Exercise
The required answer is each line in the entries below where "labels" occurs.

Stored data
------------------------------

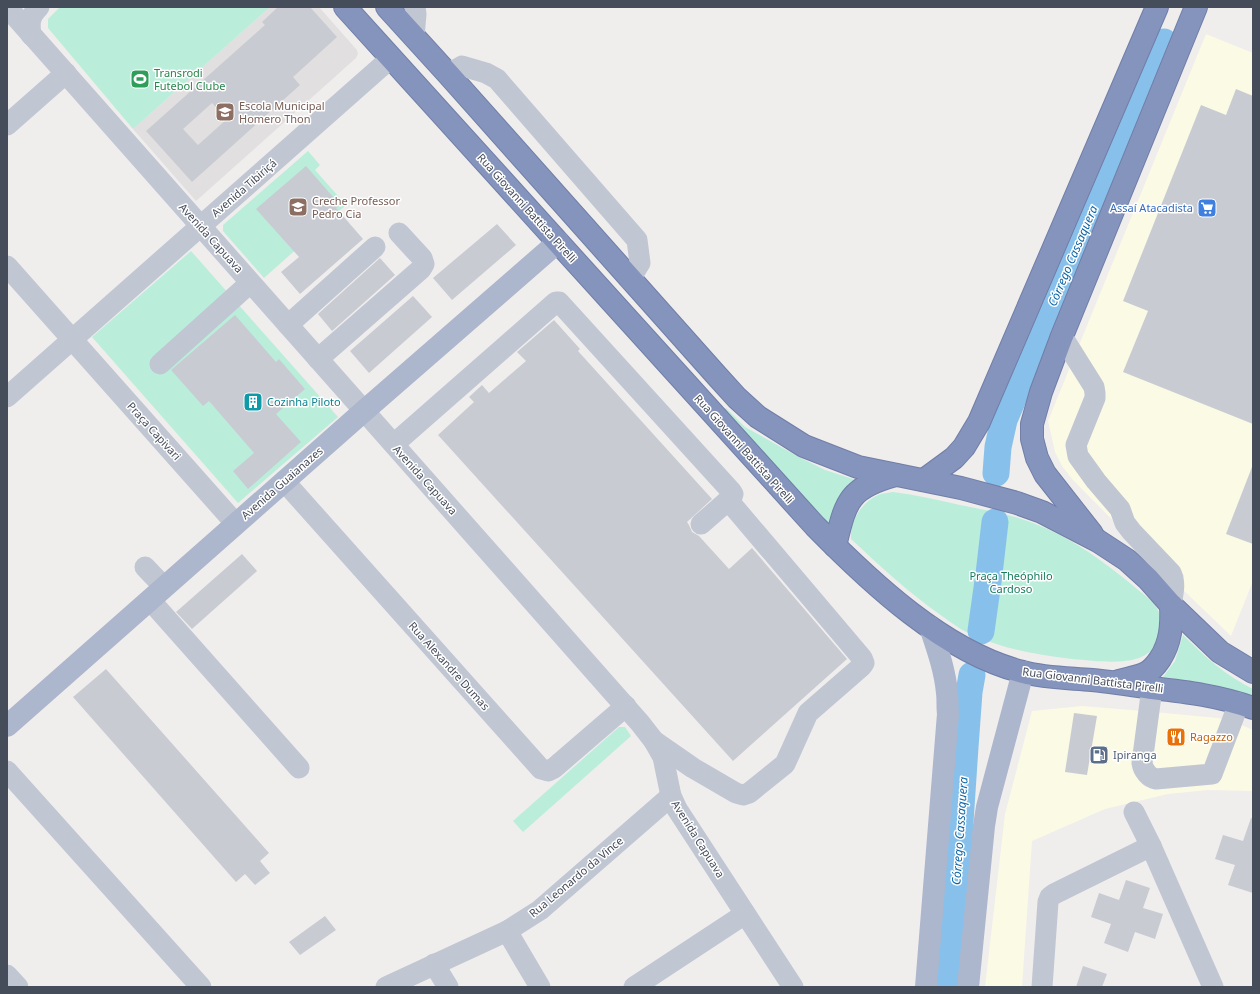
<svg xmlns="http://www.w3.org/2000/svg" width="1260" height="994" viewBox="0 0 1260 994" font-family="'Noto Sans',sans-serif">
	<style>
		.commercial { fill: #fbfae5 }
		.education { fill: #e1dfdf }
		.green { fill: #baeeda }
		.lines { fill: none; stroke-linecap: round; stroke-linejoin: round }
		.stream { stroke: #87c1eb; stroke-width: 4.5 }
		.river { stroke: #87c1eb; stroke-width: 27 }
		.building { fill: #c9cbd3; fill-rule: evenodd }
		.highway-casing { stroke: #707ea8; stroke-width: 24 }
		.minor { stroke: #c0c6d2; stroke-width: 21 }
		.major { stroke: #acb6cc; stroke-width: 22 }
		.highway { stroke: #8494bc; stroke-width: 22 }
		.labels { text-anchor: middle; stroke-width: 3; stroke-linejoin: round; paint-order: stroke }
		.leisure-label { font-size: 11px; fill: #27864d; stroke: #fff; text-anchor: start }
		.education-label { font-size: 11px; fill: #785e54; stroke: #fff; text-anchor: start }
		.street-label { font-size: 11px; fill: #454c5a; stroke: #fff }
		.shop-label { font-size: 11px; fill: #366cbe; stroke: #fff; text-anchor: end }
		.culture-label { font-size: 11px; fill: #0d838f; stroke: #fff; text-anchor: start }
		.park-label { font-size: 11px; fill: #177b5e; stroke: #fff }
		.food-label { font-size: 11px; fill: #c56008; stroke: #fff; text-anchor: start }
		.service-label { font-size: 11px; fill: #4e5e75; stroke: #fff; text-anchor: start }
		.water-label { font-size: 12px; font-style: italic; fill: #0c65a6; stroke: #fff }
	</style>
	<rect width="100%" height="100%" fill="#f0eded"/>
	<g class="commercial">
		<polygon points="1206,34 1253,53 1253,581 1231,636 1181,588 1184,575 1151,544 1144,552 1072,479 1062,466 1055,452 1048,421"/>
		<polygon points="1082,706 1143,711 1218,718 1232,721 1253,730 1253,791 1208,790 1168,794 1105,809 1032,841 1022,987 985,987 1005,814 1032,711"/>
	</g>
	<polygon class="education" points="270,7 319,7 357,50 358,54 356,58 196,201 133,129"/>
	<g class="green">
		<polygon points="60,7 270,7 133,129 48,28 48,19"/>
		<polygon points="308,151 320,165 315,170 346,205 264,278 223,231 223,225"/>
		<polygon points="191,251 338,417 238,503 92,337"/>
		<path d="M726,408L745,427L797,456L825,470L856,480C839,492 834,505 830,525L724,409Z"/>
		<path d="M893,492C916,495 938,500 960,505C985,510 1010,514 1033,523C1072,538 1105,562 1137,589C1144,595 1154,601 1158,610C1163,621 1159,640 1152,649C1141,664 1110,662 1094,661C1054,658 1013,652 977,637C964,632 953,624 942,616C909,593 880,566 851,539C850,520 862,501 881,494C884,493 889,493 893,492Z"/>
		<path d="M1183,635C1204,656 1226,676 1253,689V696L1209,684L1163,677L1175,661Z"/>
		<polygon points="619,727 625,727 631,736 523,832 513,821"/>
	</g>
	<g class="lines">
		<polyline class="stream" points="958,691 969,692"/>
		<g class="river">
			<polyline points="996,473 998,447 1004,420 1164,42"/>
			<polyline points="981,631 989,574 995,522"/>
			<polyline points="949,987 965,747 969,692 972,675"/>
		</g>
	</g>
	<g class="building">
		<path d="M278,7H310L337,37L293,77L300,85L192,182L146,131L265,25L262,22ZM212,103L227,119L198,145L183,129Z"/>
		<polygon points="1236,89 1253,96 1253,424 1123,372 1148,311 1123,301 1201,105 1226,115"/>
		<polygon points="306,166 340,205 336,208 363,239 300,294 281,272 299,257 256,209"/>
		<polygon points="497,224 516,245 452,300 433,278"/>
		<polygon points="380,258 395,275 332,331 318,314"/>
		<polygon points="413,296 432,317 369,373 350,351"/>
		<polygon points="235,315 276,362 279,359 305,389 276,414 301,442 248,489 233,471 254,453 209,401 203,406 171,370"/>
		<polygon points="554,320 580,349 578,351 712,499 687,522 689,525 692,532 699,536 729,569 752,548 847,659 733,761 438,435 474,402 469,397 482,385 489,393 526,361 517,352"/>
		<polygon points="1252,467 1253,468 1253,544 1226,534"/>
		<polygon points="242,554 257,571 192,629 176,612"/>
		<polygon points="106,669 269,853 260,861 270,873 255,885 245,874 236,882 73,697"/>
		<polygon points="1074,713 1097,716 1087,775 1065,772"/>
		<polygon points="1251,818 1253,819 1253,893 1228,885 1235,865 1215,859 1223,835 1243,841"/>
		<polygon points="1126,880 1150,888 1143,908 1163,914 1155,939 1135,932 1128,952 1104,943 1111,924 1091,917 1099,893 1119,900"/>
		<polygon points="325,916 336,930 300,955 289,942"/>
		<polygon points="1083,966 1107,974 1102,987 1076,987"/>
	</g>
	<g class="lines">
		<defs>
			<g id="highway">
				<path d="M345,7L815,526C870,582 945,653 1023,672C1045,678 1070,678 1092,680C1112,682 1132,685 1152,688C1187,692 1220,696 1253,708"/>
				<polyline points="387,7 448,74 717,376 737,398 758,417 804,446 858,467 961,488 1017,503 1042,512 1098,541 1127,560 1148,579 1171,605 1220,652 1253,672"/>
				<polyline points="924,480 954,458 964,447 979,422 1157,7"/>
				<polyline points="1092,534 1045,474 1037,458 1032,439 1032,424 1041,392 1062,336 1196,7"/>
				<path d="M835,546C846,501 848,488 896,475"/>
				<path d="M1119,681C1128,678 1138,677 1146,673C1152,670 1156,665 1160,659C1171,642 1172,625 1171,605"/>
			</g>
		</defs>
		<use href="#highway" class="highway-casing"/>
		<g class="minor">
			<polyline points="7,7 640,723 654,741 663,757 671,796 677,809 793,987"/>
			<path d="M31,35C29,22 30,16 39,7"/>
			<polyline points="414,37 416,14 415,7"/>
			<polyline points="448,74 462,66 486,73 497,79 637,240 640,263 630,279"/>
			<polyline points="7,125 66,73"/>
			<polyline points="7,266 236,524"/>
			<polyline points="288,325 375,247"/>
			<path d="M1062,336L1094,387L1095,393V398L1076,445L1078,456L1096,481L1120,509L1125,523L1132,532L1171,573C1176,583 1173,594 1171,605"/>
			<polyline points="318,359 421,269 424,264 422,258 399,233"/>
			<polyline points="160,364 250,283"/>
			<polyline points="7,397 391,58"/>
			<polyline points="394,444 556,302 559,302 731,491 733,494 732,497 701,524"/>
			<polyline points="284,481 541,769 548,771 554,768 626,706"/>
			<polyline points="145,567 164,587"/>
			<polyline points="150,600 299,768"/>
			<path d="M1152,688L1142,763C1143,770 1149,778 1156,779L1212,774L1239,703"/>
			<polyline points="654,741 693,768 736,793 743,795 749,793 785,764 808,713 862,666 864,663 862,658 728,500"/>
			<polyline points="7,771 201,987"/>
			<polyline points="1134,812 1151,846 1213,987"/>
			<polyline points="507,931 540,987"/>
			<polyline points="434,964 448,987"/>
			<polyline points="7,975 18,987"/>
			<polyline points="386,987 507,931 540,910 671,796"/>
			<polyline points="634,987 745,914"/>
			<polyline points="1042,987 1048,902 1050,897 1054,894 1151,846"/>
		</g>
		<g class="major">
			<polyline points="7,726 364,411 558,242"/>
			<path d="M926,987L948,714C947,707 948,700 947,693C945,670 937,648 930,627"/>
			<polyline points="968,987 984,826 987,807 1023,672"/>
		</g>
		<use href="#highway" class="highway"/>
	</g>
	<defs>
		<symbol id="stadium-square" viewBox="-11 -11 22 22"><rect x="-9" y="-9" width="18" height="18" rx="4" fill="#2e9e5b" stroke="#fff"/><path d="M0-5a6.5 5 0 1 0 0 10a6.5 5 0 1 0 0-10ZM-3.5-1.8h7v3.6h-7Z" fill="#fff"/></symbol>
		<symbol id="school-square" viewBox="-11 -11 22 22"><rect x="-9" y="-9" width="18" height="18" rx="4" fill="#8d6e63" stroke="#fff"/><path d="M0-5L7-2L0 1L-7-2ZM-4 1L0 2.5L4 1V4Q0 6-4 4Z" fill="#fff"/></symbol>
		<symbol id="supermarket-square" viewBox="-11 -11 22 22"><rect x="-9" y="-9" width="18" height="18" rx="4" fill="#3f7fe0" stroke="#fff"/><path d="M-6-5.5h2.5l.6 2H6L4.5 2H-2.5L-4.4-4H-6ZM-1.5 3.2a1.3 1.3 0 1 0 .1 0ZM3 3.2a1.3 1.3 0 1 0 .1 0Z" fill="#fff"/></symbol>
		<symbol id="building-square" viewBox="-11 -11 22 22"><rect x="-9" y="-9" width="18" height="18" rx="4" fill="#0f9aa8" stroke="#fff"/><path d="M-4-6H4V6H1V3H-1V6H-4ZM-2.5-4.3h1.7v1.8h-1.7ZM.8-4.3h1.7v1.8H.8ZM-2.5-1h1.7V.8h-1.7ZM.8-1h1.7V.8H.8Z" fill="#fff"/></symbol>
		<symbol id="restaurant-square" viewBox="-11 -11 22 22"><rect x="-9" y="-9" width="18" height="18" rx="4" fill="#e8710a" stroke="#fff"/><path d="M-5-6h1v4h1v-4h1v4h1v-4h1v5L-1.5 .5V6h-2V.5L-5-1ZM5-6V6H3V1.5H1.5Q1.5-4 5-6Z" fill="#fff"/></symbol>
		<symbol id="fuel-square" viewBox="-11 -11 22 22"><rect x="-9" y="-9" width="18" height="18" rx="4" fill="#5c6f8a" stroke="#fff"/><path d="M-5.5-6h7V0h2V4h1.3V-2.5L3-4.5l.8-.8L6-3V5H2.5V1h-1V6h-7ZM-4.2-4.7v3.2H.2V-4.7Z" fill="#fff"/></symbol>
	</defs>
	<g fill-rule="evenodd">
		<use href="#stadium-square" x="129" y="68" width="22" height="22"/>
		<use href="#school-square" x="214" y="101" width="22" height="22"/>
		<use href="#school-square" x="287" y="196" width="22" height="22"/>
		<use href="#supermarket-square" x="1196" y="197" width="22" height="22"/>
		<use href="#building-square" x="242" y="391" width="22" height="22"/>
		<use href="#restaurant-square" x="1165" y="726" width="22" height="22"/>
		<use href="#fuel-square" x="1088" y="744" width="22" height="22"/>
	</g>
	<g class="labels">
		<g class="leisure-label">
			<text x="154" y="77">Transrodi<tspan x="154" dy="13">Futebol Clube</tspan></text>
		</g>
		<g class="education-label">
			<text x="239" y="110">Escola Municipal<tspan x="239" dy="13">Homero Thon</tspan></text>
			<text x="312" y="205">Creche Professor<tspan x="312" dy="13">Pedro Cia</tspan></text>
		</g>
		<g class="street-label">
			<text transform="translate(244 188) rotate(-41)" y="4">Avenida Tibiriçá</text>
			<text transform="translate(527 208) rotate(48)" y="4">Rua Giovanni Battista Pirelli</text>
			<text transform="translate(211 238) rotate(48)" y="4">Avenida Capuava</text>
			<text transform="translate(154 431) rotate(48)" y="4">Praça Capivari</text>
			<text transform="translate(744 449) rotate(48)" y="4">Rua Giovanni Battista Pirelli</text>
			<text transform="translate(425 480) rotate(48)" y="4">Avenida Capuava</text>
			<text transform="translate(282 483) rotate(-41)" y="4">Avenida Guaianazes</text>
			<text transform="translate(449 666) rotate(48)" y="4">Rua Alexandre Dumas</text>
			<text transform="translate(1093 680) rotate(7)" y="4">Rua Giovanni Battista Pirelli</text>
			<text transform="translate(698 839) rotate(58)" y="4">Avenida Capuava</text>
			<text transform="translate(576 877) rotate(-40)" y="4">Rua Leonardo da Vince</text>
		</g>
		<g class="shop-label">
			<text x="1193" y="212">Assaí Atacadista</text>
		</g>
		<g class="culture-label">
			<text x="267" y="406">Cozinha Piloto</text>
		</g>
		<g class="park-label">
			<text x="1011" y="580">Praça Theóphilo<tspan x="1011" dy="13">Cardoso</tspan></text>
		</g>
		<g class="food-label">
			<text x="1190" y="741">Ragazzo</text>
		</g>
		<g class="service-label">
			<text x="1113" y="759">Ipiranga</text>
		</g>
		<g class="water-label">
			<text transform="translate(1073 256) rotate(-67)" y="4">Córrego Cassaquera</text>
			<text transform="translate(960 831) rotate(-86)" y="4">Córrego Cassaquera</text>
		</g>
	</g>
	<rect width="1260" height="994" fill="none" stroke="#454c5a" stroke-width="16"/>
</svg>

------------------------------

Result of this exercise
		.labels { text-anchor: middle; stroke-width: 3; stroke-linejoin: round; paint-order: stroke }
	<g class="labels">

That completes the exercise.